What to produce: Restate the listing that follows word for word, without its pictures.
[Start of section]
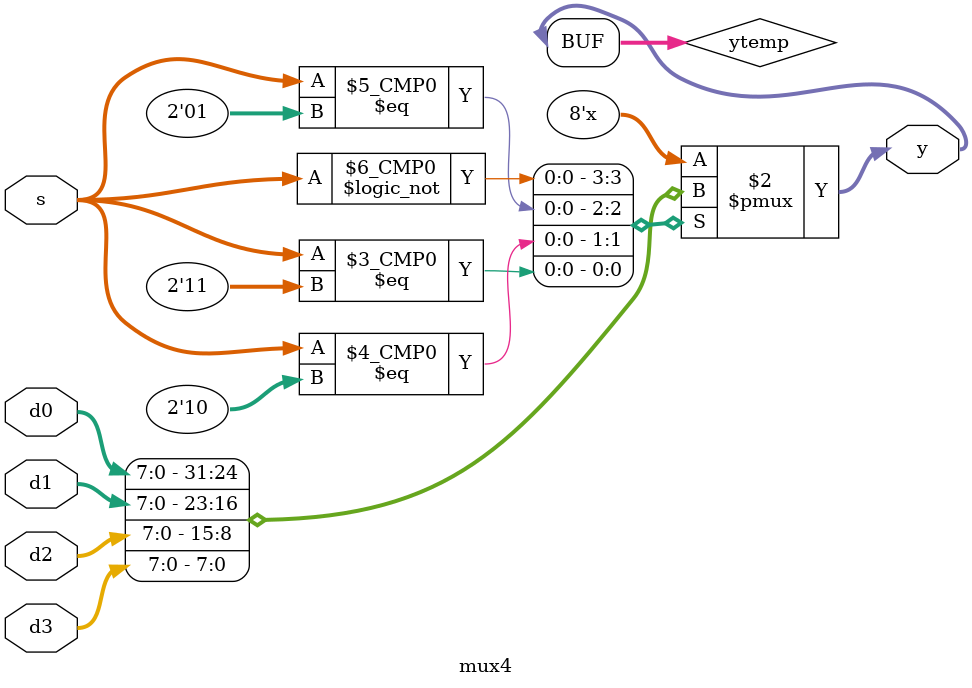
<source format=v>
`timescale 1ns / 1ps


module mux4 #(parameter WIDTH = 8)(
	input wire[WIDTH-1:0] d0,d1,d2,d3,
	input wire[1:0] s,
	output wire[WIDTH-1:0] y
    );
reg[WIDTH-1:0] ytemp;
always @(*)begin
    case(s)
        2'b00:begin
            ytemp <= d0;
        end
        2'b01:begin
            ytemp <= d1;
        end
        2'b10:begin
            ytemp <= d2;
        end
        2'b11:begin
            ytemp <= d3;
        end
        default:begin
            ytemp <= 0;
        end
    endcase
end
	
	assign y = ytemp;
endmodule

</source>
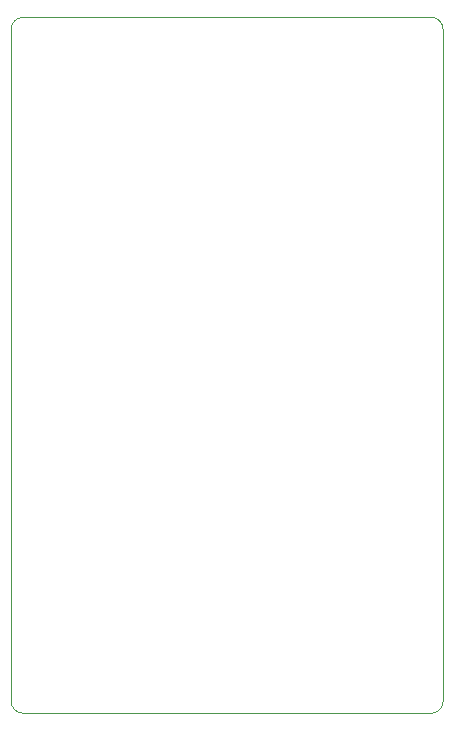
<source format=gbr>
G04 #@! TF.GenerationSoftware,KiCad,Pcbnew,(6.0.0)*
G04 #@! TF.CreationDate,2022-01-23T21:03:46+07:00*
G04 #@! TF.ProjectId,rgb-board,7267622d-626f-4617-9264-2e6b69636164,rev?*
G04 #@! TF.SameCoordinates,Original*
G04 #@! TF.FileFunction,Profile,NP*
%FSLAX46Y46*%
G04 Gerber Fmt 4.6, Leading zero omitted, Abs format (unit mm)*
G04 Created by KiCad (PCBNEW (6.0.0)) date 2022-01-23 21:03:46*
%MOMM*%
%LPD*%
G01*
G04 APERTURE LIST*
G04 #@! TA.AperFunction,Profile*
%ADD10C,0.050000*%
G04 #@! TD*
G04 APERTURE END LIST*
D10*
X80772000Y-41402000D02*
X80772000Y-98298000D01*
X117348000Y-98298000D02*
X117348000Y-58166000D01*
X116332000Y-40386000D02*
X81788000Y-40386000D01*
X81788000Y-99314000D02*
X116332000Y-99314000D01*
X117348000Y-41402000D02*
G75*
G03*
X116332000Y-40386000I-1016002J-2D01*
G01*
X81788000Y-40386000D02*
G75*
G03*
X80772000Y-41402000I2J-1016002D01*
G01*
X80772000Y-98298000D02*
G75*
G03*
X81788000Y-99314000I1016002J2D01*
G01*
X116332000Y-99314000D02*
G75*
G03*
X117348000Y-98298000I-2J1016002D01*
G01*
X117348000Y-58166000D02*
X117348000Y-41402000D01*
M02*

</source>
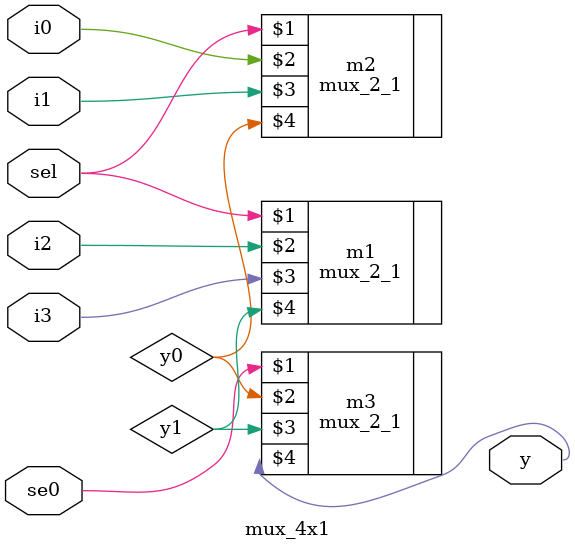
<source format=v>
module mux_2x1(
  input se0,
  input i0, i1,
  output y);
  
  assign y = se0 ? i1 : i0;
endmodule



module mux_4x1(
  input se0, sel,
  input  i0,i1,i2,i3,
  output reg y);
  
  wire y0, y1;
  
  mux_2_1 m1(sel, i2, i3, y1);
  mux_2_1 m2(sel, i0, i1, y0);
  mux_2_1 m3(se0, y0, y1, y);
endmodule

</source>
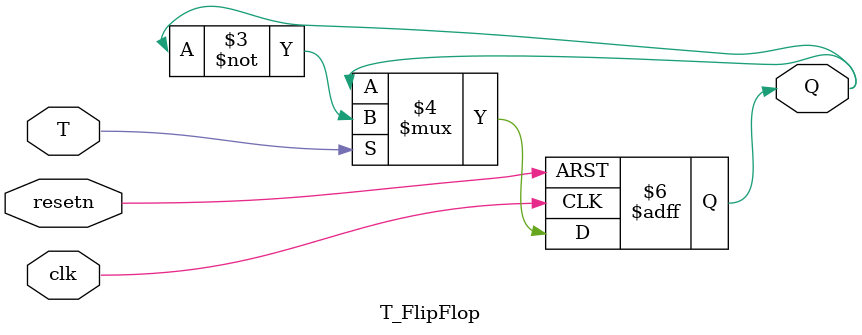
<source format=v>
module T_FlipFlop(
          // - - - - - - - - - - - - - - - - - - - - - - - - - - - - - - - - - - - - - - - - - - - - - - - - - - - -
          // CLOCK and RESET
          // - - - - - - - - - - - - - - - - - - - - - - - - - - - - - - - - - - - - - - - - - - - - - - - - - - - -
           input      clk,
           input      resetn,
          // - - - - - - - - - - - - - - - - - - - - - - - - - - - - - - - - - - - - - - - - - - - - - - - - - - - -
          // INPUT (TOGGLE CONTROL)
          // - - - - - - - - - - - - - - - - - - - - - - - - - - - - - - - - - - - - - - - - - - - - - - - - - - - -
           input      T,
          // - - - - - - - - - - - - - - - - - - - - - - - - - - - - - - - - - - - - - - - - - - - - - - - - - - - -
          // OUTPUT
          // - - - - - - - - - - - - - - - - - - - - - - - - - - - - - - - - - - - - - - - - - - - - - - - - - - - -
           output reg Q
          );
   
   always@(posedge clk or negedge resetn) begin
      if(resetn == 0)
        Q <= 0;
      // - - - - - - - - - - - - - - - - - - - - - - - - - - - - - - - - - - - - - - - - - - - - - - - - - - - -
      // Toggle state only when allowed to and when T is high.
      // Otherwise, keep the current state.
      // - - - - - - - - - - - - - - - - - - - - - - - - - - - - - - - - - - - - - - - - - - - - - - - - - - - -
      else if(T)
          Q <= ~Q;
   end

endmodule // T_FlipFlop

</source>
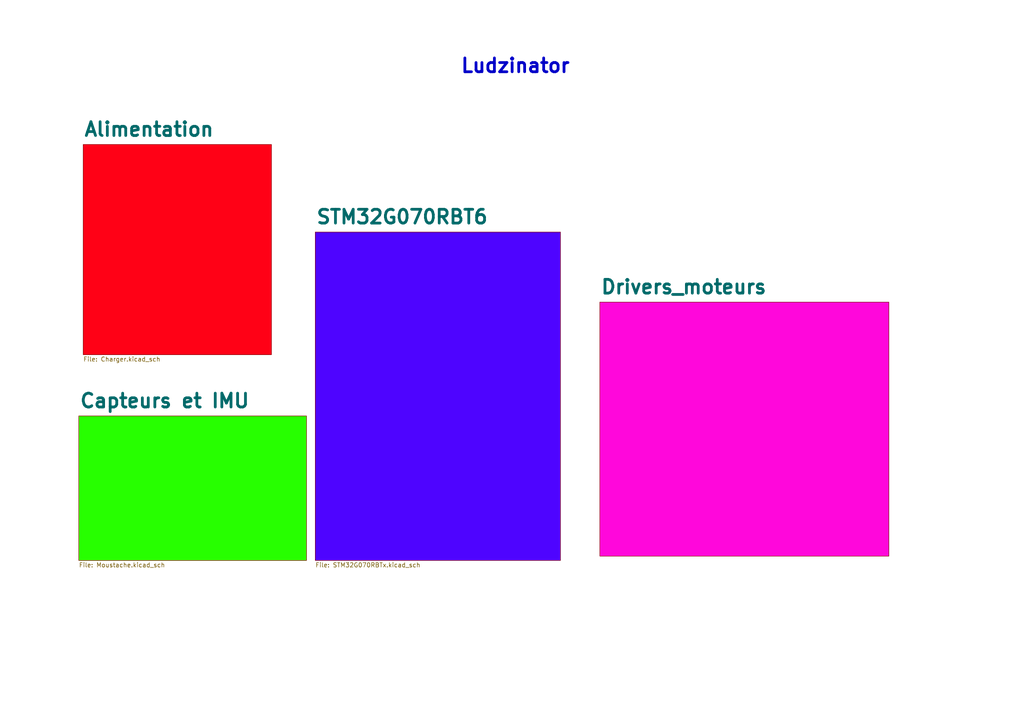
<source format=kicad_sch>
(kicad_sch (version 20230121) (generator eeschema)

  (uuid ae6948d5-1dc0-45d1-b607-44e44d4b2b44)

  (paper "A4")

  (title_block
    (title "Carte éléctronique Ludzinator")
    (date "2023-09-19")
    (rev "GILLES Baptiste")
  )

  


  (text "Ludzinator" (at 133.35 21.59 0)
    (effects (font (size 4 4) (thickness 0.8) bold) (justify left bottom))
    (uuid 1e095c36-4206-4ee5-a09e-b497c1c2a6b0)
  )

  (sheet (at 173.99 87.63) (size 83.82 73.66) (fields_autoplaced)
    (stroke (width 0.1524) (type solid))
    (fill (color 255 7 219 1.0000))
    (uuid 29ef3ad0-9a27-4625-86ca-e3237d209475)
    (property "Sheetname" "Drivers_moteurs" (at 173.99 85.5534 0)
      (effects (font (size 4 4) bold) (justify left bottom))
    )
    (property "Sheetfile" "MoteurProjet_sch.kicad_sch" (at 173.99 161.8746 0)
      (effects (font (size 1.27 1.27)) (justify left top) hide)
    )
    (instances
      (project "Kyttiludzinator"
        (path "/ae6948d5-1dc0-45d1-b607-44e44d4b2b44" (page "4"))
      )
    )
  )

  (sheet (at 91.44 67.31) (size 71.12 95.25) (fields_autoplaced)
    (stroke (width 0.1524) (type solid))
    (fill (color 78 4 255 1.0000))
    (uuid 71528f02-33a0-49c9-abcb-9007a031c95a)
    (property "Sheetname" "STM32G070RBT6" (at 91.44 65.2334 0)
      (effects (font (size 4 4) bold) (justify left bottom))
    )
    (property "Sheetfile" "STM32G070RBTx.kicad_sch" (at 91.44 163.1446 0)
      (effects (font (size 1.27 1.27)) (justify left top))
    )
    (instances
      (project "Kyttiludzinator"
        (path "/ae6948d5-1dc0-45d1-b607-44e44d4b2b44" (page "2"))
      )
    )
  )

  (sheet (at 24.13 41.91) (size 54.61 60.96) (fields_autoplaced)
    (stroke (width 0.1524) (type solid))
    (fill (color 255 1 22 1.0000))
    (uuid a7615b68-eaec-40b2-84b5-a1a21f69b043)
    (property "Sheetname" "Alimentation" (at 24.13 39.8334 0)
      (effects (font (size 4 4) bold) (justify left bottom))
    )
    (property "Sheetfile" "Charger.kicad_sch" (at 24.13 103.4546 0)
      (effects (font (size 1.27 1.27)) (justify left top))
    )
    (instances
      (project "Kyttiludzinator"
        (path "/ae6948d5-1dc0-45d1-b607-44e44d4b2b44" (page "3"))
      )
    )
  )

  (sheet (at 22.86 120.65) (size 66.04 41.91) (fields_autoplaced)
    (stroke (width 0.1524) (type solid))
    (fill (color 39 255 0 1.0000))
    (uuid f36161ad-3a1f-4728-bb96-7d7ecbaa85c4)
    (property "Sheetname" "Capteurs et IMU" (at 22.86 118.5734 0)
      (effects (font (size 4 4) bold) (justify left bottom))
    )
    (property "Sheetfile" "Moustache.kicad_sch" (at 22.86 163.1446 0)
      (effects (font (size 1.27 1.27)) (justify left top))
    )
    (instances
      (project "Kyttiludzinator"
        (path "/ae6948d5-1dc0-45d1-b607-44e44d4b2b44" (page "5"))
      )
    )
  )

  (sheet_instances
    (path "/" (page "1"))
  )
)

</source>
[End of section]
Response for this exercise:
<source format=v>
`timescale 1ns / 1ps


module mux4 #(parameter WIDTH = 8)(
	input wire[WIDTH-1:0] d0,d1,d2,d3,
	input wire[1:0] s,
	output wire[WIDTH-1:0] y
    );
reg[WIDTH-1:0] ytemp;
always @(*)begin
    case(s)
        2'b00:begin
            ytemp <= d0;
        end
        2'b01:begin
            ytemp <= d1;
        end
        2'b10:begin
            ytemp <= d2;
        end
        2'b11:begin
            ytemp <= d3;
        end
        default:begin
            ytemp <= 0;
        end
    endcase
end
	
	assign y = ytemp;
endmodule

</source>
<source format=gbr>
G04 #@! TF.GenerationSoftware,KiCad,Pcbnew,(6.0.0)*
G04 #@! TF.CreationDate,2022-01-23T21:03:46+07:00*
G04 #@! TF.ProjectId,rgb-board,7267622d-626f-4617-9264-2e6b69636164,rev?*
G04 #@! TF.SameCoordinates,Original*
G04 #@! TF.FileFunction,Profile,NP*
%FSLAX46Y46*%
G04 Gerber Fmt 4.6, Leading zero omitted, Abs format (unit mm)*
G04 Created by KiCad (PCBNEW (6.0.0)) date 2022-01-23 21:03:46*
%MOMM*%
%LPD*%
G01*
G04 APERTURE LIST*
G04 #@! TA.AperFunction,Profile*
%ADD10C,0.050000*%
G04 #@! TD*
G04 APERTURE END LIST*
D10*
X80772000Y-41402000D02*
X80772000Y-98298000D01*
X117348000Y-98298000D02*
X117348000Y-58166000D01*
X116332000Y-40386000D02*
X81788000Y-40386000D01*
X81788000Y-99314000D02*
X116332000Y-99314000D01*
X117348000Y-41402000D02*
G75*
G03*
X116332000Y-40386000I-1016002J-2D01*
G01*
X81788000Y-40386000D02*
G75*
G03*
X80772000Y-41402000I2J-1016002D01*
G01*
X80772000Y-98298000D02*
G75*
G03*
X81788000Y-99314000I1016002J2D01*
G01*
X116332000Y-99314000D02*
G75*
G03*
X117348000Y-98298000I-2J1016002D01*
G01*
X117348000Y-58166000D02*
X117348000Y-41402000D01*
M02*

</source>
<source format=v>
module mux_2x1(
  input se0,
  input i0, i1,
  output y);
  
  assign y = se0 ? i1 : i0;
endmodule



module mux_4x1(
  input se0, sel,
  input  i0,i1,i2,i3,
  output reg y);
  
  wire y0, y1;
  
  mux_2_1 m1(sel, i2, i3, y1);
  mux_2_1 m2(sel, i0, i1, y0);
  mux_2_1 m3(se0, y0, y1, y);
endmodule

</source>
<source format=v>
module T_FlipFlop(
          // - - - - - - - - - - - - - - - - - - - - - - - - - - - - - - - - - - - - - - - - - - - - - - - - - - - -
          // CLOCK and RESET
          // - - - - - - - - - - - - - - - - - - - - - - - - - - - - - - - - - - - - - - - - - - - - - - - - - - - -
           input      clk,
           input      resetn,
          // - - - - - - - - - - - - - - - - - - - - - - - - - - - - - - - - - - - - - - - - - - - - - - - - - - - -
          // INPUT (TOGGLE CONTROL)
          // - - - - - - - - - - - - - - - - - - - - - - - - - - - - - - - - - - - - - - - - - - - - - - - - - - - -
           input      T,
          // - - - - - - - - - - - - - - - - - - - - - - - - - - - - - - - - - - - - - - - - - - - - - - - - - - - -
          // OUTPUT
          // - - - - - - - - - - - - - - - - - - - - - - - - - - - - - - - - - - - - - - - - - - - - - - - - - - - -
           output reg Q
          );
   
   always@(posedge clk or negedge resetn) begin
      if(resetn == 0)
        Q <= 0;
      // - - - - - - - - - - - - - - - - - - - - - - - - - - - - - - - - - - - - - - - - - - - - - - - - - - - -
      // Toggle state only when allowed to and when T is high.
      // Otherwise, keep the current state.
      // - - - - - - - - - - - - - - - - - - - - - - - - - - - - - - - - - - - - - - - - - - - - - - - - - - - -
      else if(T)
          Q <= ~Q;
   end

endmodule // T_FlipFlop

</source>
<source format=kicad_sch>
(kicad_sch (version 20230121) (generator eeschema)

  (uuid ae6948d5-1dc0-45d1-b607-44e44d4b2b44)

  (paper "A4")

  (title_block
    (title "Carte éléctronique Ludzinator")
    (date "2023-09-19")
    (rev "GILLES Baptiste")
  )

  


  (text "Ludzinator" (at 133.35 21.59 0)
    (effects (font (size 4 4) (thickness 0.8) bold) (justify left bottom))
    (uuid 1e095c36-4206-4ee5-a09e-b497c1c2a6b0)
  )

  (sheet (at 173.99 87.63) (size 83.82 73.66) (fields_autoplaced)
    (stroke (width 0.1524) (type solid))
    (fill (color 255 7 219 1.0000))
    (uuid 29ef3ad0-9a27-4625-86ca-e3237d209475)
    (property "Sheetname" "Drivers_moteurs" (at 173.99 85.5534 0)
      (effects (font (size 4 4) bold) (justify left bottom))
    )
    (property "Sheetfile" "MoteurProjet_sch.kicad_sch" (at 173.99 161.8746 0)
      (effects (font (size 1.27 1.27)) (justify left top) hide)
    )
    (instances
      (project "Kyttiludzinator"
        (path "/ae6948d5-1dc0-45d1-b607-44e44d4b2b44" (page "4"))
      )
    )
  )

  (sheet (at 91.44 67.31) (size 71.12 95.25) (fields_autoplaced)
    (stroke (width 0.1524) (type solid))
    (fill (color 78 4 255 1.0000))
    (uuid 71528f02-33a0-49c9-abcb-9007a031c95a)
    (property "Sheetname" "STM32G070RBT6" (at 91.44 65.2334 0)
      (effects (font (size 4 4) bold) (justify left bottom))
    )
    (property "Sheetfile" "STM32G070RBTx.kicad_sch" (at 91.44 163.1446 0)
      (effects (font (size 1.27 1.27)) (justify left top))
    )
    (instances
      (project "Kyttiludzinator"
        (path "/ae6948d5-1dc0-45d1-b607-44e44d4b2b44" (page "2"))
      )
    )
  )

  (sheet (at 24.13 41.91) (size 54.61 60.96) (fields_autoplaced)
    (stroke (width 0.1524) (type solid))
    (fill (color 255 1 22 1.0000))
    (uuid a7615b68-eaec-40b2-84b5-a1a21f69b043)
    (property "Sheetname" "Alimentation" (at 24.13 39.8334 0)
      (effects (font (size 4 4) bold) (justify left bottom))
    )
    (property "Sheetfile" "Charger.kicad_sch" (at 24.13 103.4546 0)
      (effects (font (size 1.27 1.27)) (justify left top))
    )
    (instances
      (project "Kyttiludzinator"
        (path "/ae6948d5-1dc0-45d1-b607-44e44d4b2b44" (page "3"))
      )
    )
  )

  (sheet (at 22.86 120.65) (size 66.04 41.91) (fields_autoplaced)
    (stroke (width 0.1524) (type solid))
    (fill (color 39 255 0 1.0000))
    (uuid f36161ad-3a1f-4728-bb96-7d7ecbaa85c4)
    (property "Sheetname" "Capteurs et IMU" (at 22.86 118.5734 0)
      (effects (font (size 4 4) bold) (justify left bottom))
    )
    (property "Sheetfile" "Moustache.kicad_sch" (at 22.86 163.1446 0)
      (effects (font (size 1.27 1.27)) (justify left top))
    )
    (instances
      (project "Kyttiludzinator"
        (path "/ae6948d5-1dc0-45d1-b607-44e44d4b2b44" (page "5"))
      )
    )
  )

  (sheet_instances
    (path "/" (page "1"))
  )
)

</source>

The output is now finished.